Après une décennie flamboyante sur le circuit express et serré du mannequinat, Hannelore Knuts gère la chicane de ses 30 ans. La Limbourgeoise slalome aujourd’hui entre photographie, DJaying et consultance de mode pour Haider Ackermann et le Studio Delvaux. Un tournant qu’elle vit comme une  » seconde puberté « . Portrait.Dans les années 1980 à Kuringen, patelin classe moyenne du Limbourg flamand aussi banal qu’un dimanche pluvieux, une gamine sautille autour d’un carrousel. Ça sent la barbe à papa et les veilles de jour d’école. Dans les années 2000 à Paris, New York, Londres et Milan, une jeune femme, belle comme une énigme foule les catwalks d’un regard hypnotique. Ça sent le champagne et les jours sans fin. Question : du point A quel est l’itinéraire le plus rapide pour rejoindre le point B ? S’il vous reste la possibilité d’appeler un ami, composez le numéro d’Hannelore Knuts, ce bout de chemin, elle le connaît. C’est elle qui l’a tracé. Sans carte, ni boussole. Ni plan d’attaque d’ailleurs :  » C’est la mode qui a décidé pour moi. Qui m’a prise dans ses bras. Je n’avais rien programmé. Tout a été très vite . »
_ _ _ _ _ _ _
- **Détails de l’exercice**
Les affirmations suivantes concordent-elles avec le portrait d’Hannelore Knuts ? Pour chacune, répondez par oui ou par non en citant fidèlement les mots décisifs du texte.
1. Elle travaille aujourd’hui comme consultante de mode pour Haider Ackermann.
2. Elle affirme avoir soigneusement planifié sa carrière.
3. Elle vit son tournant actuel comme une seconde puberté.
Vous n’aurez pas besoin des enregistrements.

- **Données fournies**
_ _ _ _ _ _ _
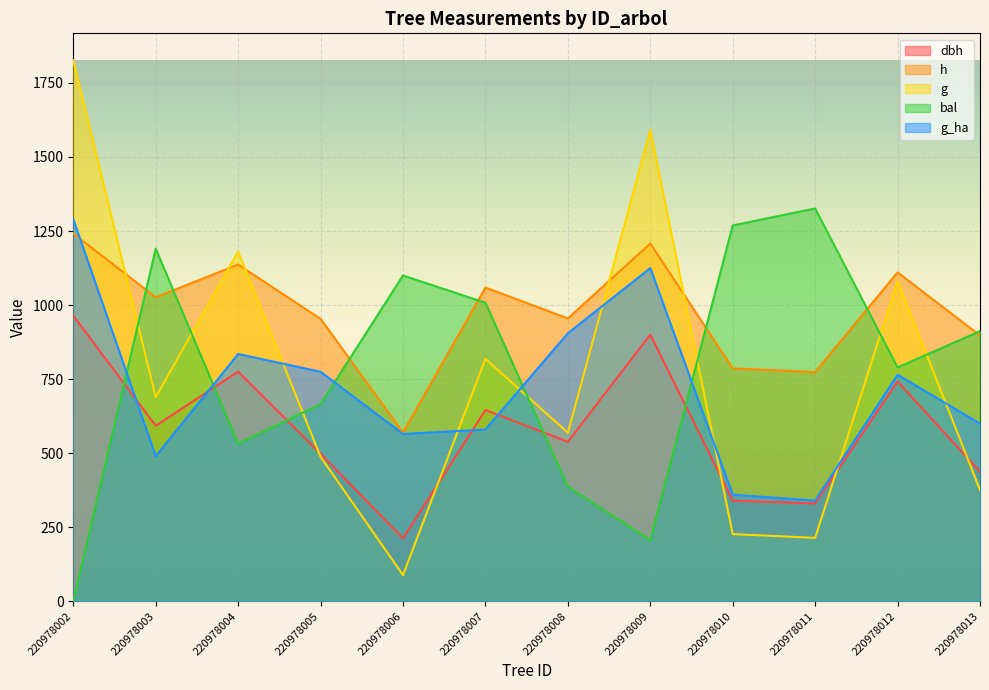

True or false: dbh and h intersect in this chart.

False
_ _ _ _ _ _ _
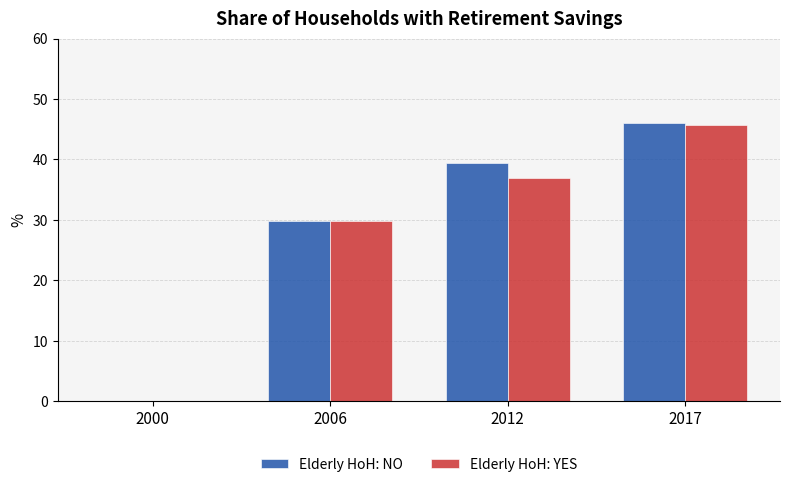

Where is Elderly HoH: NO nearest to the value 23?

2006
_ _ _ _ _ _ _
- **Réponse ci-dessous**
1. Oui : « consultance de mode pour Haider Ackermann ».
2. Non : « Je n’avais rien programmé. »
3. Oui : « seconde puberté ».